DATASET CONTENT
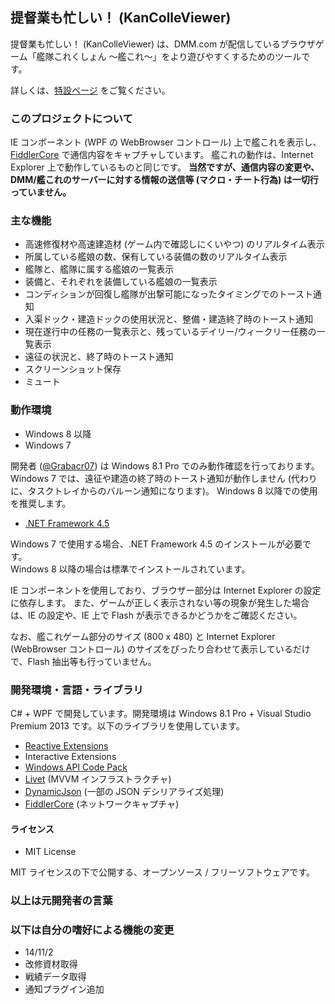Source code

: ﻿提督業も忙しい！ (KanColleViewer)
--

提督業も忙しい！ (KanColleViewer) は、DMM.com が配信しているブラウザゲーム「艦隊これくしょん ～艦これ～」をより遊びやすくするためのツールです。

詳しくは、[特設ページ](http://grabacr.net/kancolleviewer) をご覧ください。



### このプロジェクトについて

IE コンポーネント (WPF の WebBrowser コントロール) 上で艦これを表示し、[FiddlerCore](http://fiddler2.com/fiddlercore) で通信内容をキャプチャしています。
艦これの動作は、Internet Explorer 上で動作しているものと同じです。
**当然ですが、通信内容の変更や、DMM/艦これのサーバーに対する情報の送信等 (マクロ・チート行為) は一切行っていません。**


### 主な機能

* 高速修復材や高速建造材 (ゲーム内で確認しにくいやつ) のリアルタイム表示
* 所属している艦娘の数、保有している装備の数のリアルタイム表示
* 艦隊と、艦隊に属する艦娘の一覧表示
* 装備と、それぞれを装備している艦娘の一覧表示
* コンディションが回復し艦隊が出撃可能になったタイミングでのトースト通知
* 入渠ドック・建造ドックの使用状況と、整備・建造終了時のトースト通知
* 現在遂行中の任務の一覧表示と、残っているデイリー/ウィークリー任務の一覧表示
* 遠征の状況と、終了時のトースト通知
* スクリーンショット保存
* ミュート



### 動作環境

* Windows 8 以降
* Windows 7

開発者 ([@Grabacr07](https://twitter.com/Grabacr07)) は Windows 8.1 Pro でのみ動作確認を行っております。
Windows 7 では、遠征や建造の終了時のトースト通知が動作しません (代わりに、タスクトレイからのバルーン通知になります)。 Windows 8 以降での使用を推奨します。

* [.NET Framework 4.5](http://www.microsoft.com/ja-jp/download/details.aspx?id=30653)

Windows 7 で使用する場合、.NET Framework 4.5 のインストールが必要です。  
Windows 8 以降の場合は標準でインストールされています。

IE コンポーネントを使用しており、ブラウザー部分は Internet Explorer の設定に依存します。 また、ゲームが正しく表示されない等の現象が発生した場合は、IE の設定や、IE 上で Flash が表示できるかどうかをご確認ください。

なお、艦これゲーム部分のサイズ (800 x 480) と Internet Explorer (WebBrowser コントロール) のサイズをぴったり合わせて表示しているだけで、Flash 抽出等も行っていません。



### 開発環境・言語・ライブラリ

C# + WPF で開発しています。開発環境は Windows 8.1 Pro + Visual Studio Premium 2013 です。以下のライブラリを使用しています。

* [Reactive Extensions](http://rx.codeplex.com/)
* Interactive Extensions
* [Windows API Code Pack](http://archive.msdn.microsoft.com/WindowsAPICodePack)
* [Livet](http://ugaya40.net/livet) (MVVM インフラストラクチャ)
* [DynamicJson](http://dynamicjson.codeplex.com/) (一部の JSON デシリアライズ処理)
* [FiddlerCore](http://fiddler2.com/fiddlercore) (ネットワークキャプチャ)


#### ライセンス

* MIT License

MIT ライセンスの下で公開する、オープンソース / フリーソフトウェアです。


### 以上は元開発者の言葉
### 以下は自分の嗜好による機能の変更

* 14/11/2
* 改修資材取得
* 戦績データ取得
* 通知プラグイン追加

...

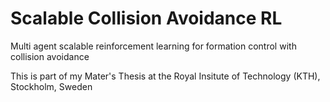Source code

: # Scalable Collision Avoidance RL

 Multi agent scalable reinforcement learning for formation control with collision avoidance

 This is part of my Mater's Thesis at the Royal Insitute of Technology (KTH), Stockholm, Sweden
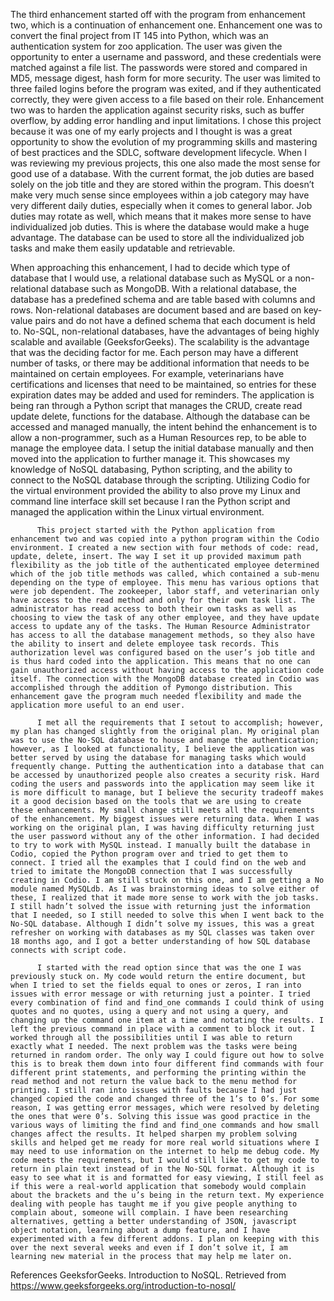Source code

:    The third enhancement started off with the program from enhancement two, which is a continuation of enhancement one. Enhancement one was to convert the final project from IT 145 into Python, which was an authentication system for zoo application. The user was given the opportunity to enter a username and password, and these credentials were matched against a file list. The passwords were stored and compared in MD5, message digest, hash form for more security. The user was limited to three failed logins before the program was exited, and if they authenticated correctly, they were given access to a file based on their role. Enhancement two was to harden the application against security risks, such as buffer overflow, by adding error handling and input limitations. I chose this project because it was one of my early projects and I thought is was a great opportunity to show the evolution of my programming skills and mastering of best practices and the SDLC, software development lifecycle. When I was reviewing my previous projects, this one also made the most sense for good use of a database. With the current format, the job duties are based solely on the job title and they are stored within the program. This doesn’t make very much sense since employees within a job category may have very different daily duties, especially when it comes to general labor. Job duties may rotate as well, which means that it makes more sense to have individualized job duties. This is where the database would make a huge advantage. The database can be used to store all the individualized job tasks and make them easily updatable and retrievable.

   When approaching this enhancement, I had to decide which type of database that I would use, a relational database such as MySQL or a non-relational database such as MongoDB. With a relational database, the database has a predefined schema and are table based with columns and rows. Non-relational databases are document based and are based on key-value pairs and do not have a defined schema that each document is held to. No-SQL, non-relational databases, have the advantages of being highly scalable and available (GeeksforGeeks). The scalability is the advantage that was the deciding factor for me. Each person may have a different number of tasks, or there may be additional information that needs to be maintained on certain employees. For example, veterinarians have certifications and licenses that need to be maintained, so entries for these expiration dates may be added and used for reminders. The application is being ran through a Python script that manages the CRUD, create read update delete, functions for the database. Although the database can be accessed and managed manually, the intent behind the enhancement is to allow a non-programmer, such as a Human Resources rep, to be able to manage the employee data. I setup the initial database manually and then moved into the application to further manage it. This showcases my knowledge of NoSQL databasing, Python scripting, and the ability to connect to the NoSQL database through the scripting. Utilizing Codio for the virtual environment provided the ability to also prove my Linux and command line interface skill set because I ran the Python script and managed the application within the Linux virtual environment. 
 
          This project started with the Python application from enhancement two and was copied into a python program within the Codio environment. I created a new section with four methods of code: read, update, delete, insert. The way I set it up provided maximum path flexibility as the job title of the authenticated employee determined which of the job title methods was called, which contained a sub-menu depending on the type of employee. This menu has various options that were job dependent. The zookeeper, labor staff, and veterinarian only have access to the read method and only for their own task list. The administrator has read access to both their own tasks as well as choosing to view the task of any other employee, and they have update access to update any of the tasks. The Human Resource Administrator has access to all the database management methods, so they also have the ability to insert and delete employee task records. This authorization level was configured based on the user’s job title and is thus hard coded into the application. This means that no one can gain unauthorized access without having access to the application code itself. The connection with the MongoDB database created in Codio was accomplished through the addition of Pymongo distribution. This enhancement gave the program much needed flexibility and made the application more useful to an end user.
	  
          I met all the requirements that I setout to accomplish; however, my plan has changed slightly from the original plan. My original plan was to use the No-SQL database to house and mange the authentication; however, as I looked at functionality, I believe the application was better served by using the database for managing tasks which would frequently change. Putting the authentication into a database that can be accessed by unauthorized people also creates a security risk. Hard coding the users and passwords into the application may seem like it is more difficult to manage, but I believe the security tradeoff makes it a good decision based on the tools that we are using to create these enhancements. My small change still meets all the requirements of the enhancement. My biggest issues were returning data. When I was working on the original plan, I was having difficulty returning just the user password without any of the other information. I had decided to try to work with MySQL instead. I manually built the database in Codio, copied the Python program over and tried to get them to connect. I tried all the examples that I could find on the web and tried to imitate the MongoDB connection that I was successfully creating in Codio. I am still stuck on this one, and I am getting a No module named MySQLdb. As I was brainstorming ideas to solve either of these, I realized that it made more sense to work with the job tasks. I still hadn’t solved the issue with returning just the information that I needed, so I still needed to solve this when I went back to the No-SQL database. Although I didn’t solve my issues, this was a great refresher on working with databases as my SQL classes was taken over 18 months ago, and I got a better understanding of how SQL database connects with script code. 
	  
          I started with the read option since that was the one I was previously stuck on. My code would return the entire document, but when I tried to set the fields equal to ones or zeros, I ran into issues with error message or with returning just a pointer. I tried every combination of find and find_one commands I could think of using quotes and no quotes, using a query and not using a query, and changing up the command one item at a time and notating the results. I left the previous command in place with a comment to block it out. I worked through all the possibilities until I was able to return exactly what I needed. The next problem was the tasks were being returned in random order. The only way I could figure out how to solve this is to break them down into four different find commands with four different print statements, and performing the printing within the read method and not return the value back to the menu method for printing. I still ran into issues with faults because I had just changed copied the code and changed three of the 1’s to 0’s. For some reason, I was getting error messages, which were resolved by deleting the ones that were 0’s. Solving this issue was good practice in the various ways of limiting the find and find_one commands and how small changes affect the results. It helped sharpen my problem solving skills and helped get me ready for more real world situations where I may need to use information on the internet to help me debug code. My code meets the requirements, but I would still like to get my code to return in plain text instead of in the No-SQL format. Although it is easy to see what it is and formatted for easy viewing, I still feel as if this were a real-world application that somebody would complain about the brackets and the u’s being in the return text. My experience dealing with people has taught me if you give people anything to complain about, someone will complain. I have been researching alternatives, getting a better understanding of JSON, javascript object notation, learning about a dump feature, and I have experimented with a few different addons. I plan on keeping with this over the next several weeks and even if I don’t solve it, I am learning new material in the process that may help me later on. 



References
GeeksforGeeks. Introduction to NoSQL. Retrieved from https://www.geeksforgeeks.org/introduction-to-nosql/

--

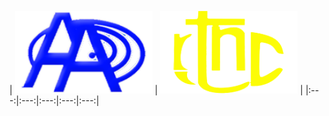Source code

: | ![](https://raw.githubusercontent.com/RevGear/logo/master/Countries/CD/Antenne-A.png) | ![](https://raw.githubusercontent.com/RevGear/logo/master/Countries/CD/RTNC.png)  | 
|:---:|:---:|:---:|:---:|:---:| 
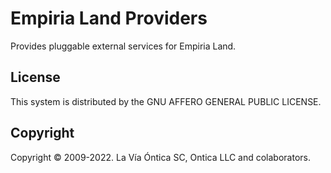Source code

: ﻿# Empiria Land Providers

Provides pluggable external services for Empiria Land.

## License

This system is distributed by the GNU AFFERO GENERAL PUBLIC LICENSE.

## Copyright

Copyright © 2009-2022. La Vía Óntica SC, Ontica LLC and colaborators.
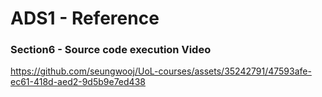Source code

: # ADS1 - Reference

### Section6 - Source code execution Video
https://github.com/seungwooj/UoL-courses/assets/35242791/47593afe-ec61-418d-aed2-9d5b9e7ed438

AIM OF THE EXERCISE
Among the entries above, locate the lines containing "開発者 ([@Grabacr07](https://twitter.com/Grabacr07)) は" and "C# + WPF で開発しています。開発環境は", and transcribe exactly those two lines and all lines between.

WRITTEN ANSWER
開発者 ([@Grabacr07](https://twitter.com/Grabacr07)) は Windows 8.1 Pro でのみ動作確認を行っております。
Windows 7 では、遠征や建造の終了時のトースト通知が動作しません (代わりに、タスクトレイからのバルーン通知になります)。 Windows 8 以降での使用を推奨します。

* [.NET Framework 4.5](http://www.microsoft.com/ja-jp/download/details.aspx?id=30653)

Windows 7 で使用する場合、.NET Framework 4.5 のインストールが必要です。  
Windows 8 以降の場合は標準でインストールされています。

IE コンポーネントを使用しており、ブラウザー部分は Internet Explorer の設定に依存します。 また、ゲームが正しく表示されない等の現象が発生した場合は、IE の設定や、IE 上で Flash が表示できるかどうかをご確認ください。

なお、艦これゲーム部分のサイズ (800 x 480) と Internet Explorer (WebBrowser コントロール) のサイズをぴったり合わせて表示しているだけで、Flash 抽出等も行っていません。



### 開発環境・言語・ライブラリ

C# + WPF で開発しています。開発環境は Windows 8.1 Pro + Visual Studio Premium 2013 です。以下のライブラリを使用しています。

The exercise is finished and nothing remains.